(begin)
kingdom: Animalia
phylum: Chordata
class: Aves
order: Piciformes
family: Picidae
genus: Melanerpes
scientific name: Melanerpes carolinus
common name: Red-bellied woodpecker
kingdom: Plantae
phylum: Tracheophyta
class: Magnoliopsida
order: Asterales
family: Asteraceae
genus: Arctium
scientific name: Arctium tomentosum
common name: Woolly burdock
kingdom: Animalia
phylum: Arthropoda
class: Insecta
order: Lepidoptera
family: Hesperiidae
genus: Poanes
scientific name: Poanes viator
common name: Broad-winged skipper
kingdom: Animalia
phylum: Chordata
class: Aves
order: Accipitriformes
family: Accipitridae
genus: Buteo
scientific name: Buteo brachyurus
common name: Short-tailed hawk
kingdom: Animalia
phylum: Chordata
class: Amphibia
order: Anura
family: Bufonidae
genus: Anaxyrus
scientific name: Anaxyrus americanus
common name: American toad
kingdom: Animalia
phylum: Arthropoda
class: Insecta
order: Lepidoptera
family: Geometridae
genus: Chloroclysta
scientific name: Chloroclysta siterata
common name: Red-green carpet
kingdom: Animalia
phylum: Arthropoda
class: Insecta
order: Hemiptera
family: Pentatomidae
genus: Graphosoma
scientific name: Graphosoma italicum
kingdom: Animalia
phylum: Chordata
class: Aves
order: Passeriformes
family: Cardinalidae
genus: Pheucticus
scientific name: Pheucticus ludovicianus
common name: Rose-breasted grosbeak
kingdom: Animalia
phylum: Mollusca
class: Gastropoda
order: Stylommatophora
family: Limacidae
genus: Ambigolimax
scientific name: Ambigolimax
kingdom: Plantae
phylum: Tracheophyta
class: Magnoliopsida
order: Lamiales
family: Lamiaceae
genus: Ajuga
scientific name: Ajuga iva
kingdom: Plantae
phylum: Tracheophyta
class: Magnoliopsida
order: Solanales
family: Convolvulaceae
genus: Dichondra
(end)
▸ **PROBLEM**: Recast every line of the records above as a JSON list of strings, one string per line, with blank lines left out.

▸ **FINAL ANSWER**:
[
  "kingdom: Animalia",
  "phylum: Chordata",
  "class: Aves",
  "order: Piciformes",
  "family: Picidae",
  "genus: Melanerpes",
  "scientific name: Melanerpes carolinus",
  "common name: Red-bellied woodpecker",
  "kingdom: Plantae",
  "phylum: Tracheophyta",
  "class: Magnoliopsida",
  "order: Asterales",
  "family: Asteraceae",
  "genus: Arctium",
  "scientific name: Arctium tomentosum",
  "common name: Woolly burdock",
  "kingdom: Animalia",
  "phylum: Arthropoda",
  "class: Insecta",
  "order: Lepidoptera",
  "family: Hesperiidae",
  "genus: Poanes",
  "scientific name: Poanes viator",
  "common name: Broad-winged skipper",
  "kingdom: Animalia",
  "phylum: Chordata",
  "class: Aves",
  "order: Accipitriformes",
  "family: Accipitridae",
  "genus: Buteo",
  "scientific name: Buteo brachyurus",
  "common name: Short-tailed hawk",
  "kingdom: Animalia",
  "phylum: Chordata",
  "class: Amphibia",
  "order: Anura",
  "family: Bufonidae",
  "genus: Anaxyrus",
  "scientific name: Anaxyrus americanus",
  "common name: American toad",
  "kingdom: Animalia",
  "phylum: Arthropoda",
  "class: Insecta",
  "order: Lepidoptera",
  "family: Geometridae",
  "genus: Chloroclysta",
  "scientific name: Chloroclysta siterata",
  "common name: Red-green carpet",
  "kingdom: Animalia",
  "phylum: Arthropoda",
  "class: Insecta",
  "order: Hemiptera",
  "family: Pentatomidae",
  "genus: Graphosoma",
  "scientific name: Graphosoma italicum",
  "kingdom: Animalia",
  "phylum: Chordata",
  "class: Aves",
  "order: Passeriformes",
  "family: Cardinalidae",
  "genus: Pheucticus",
  "scientific name: Pheucticus ludovicianus",
  "common name: Rose-breasted grosbeak",
  "kingdom: Animalia",
  "phylum: Mollusca",
  "class: Gastropoda",
  "order: Stylommatophora",
  "family: Limacidae",
  "genus: Ambigolimax",
  "scientific name: Ambigolimax",
  "kingdom: Plantae",
  "phylum: Tracheophyta",
  "class: Magnoliopsida",
  "order: Lamiales",
  "family: Lamiaceae",
  "genus: Ajuga",
  "scientific name: Ajuga iva",
  "kingdom: Plantae",
  "phylum: Tracheophyta",
  "class: Magnoliopsida",
  "order: Solanales",
  "family: Convolvulaceae",
  "genus: Dichondra"
]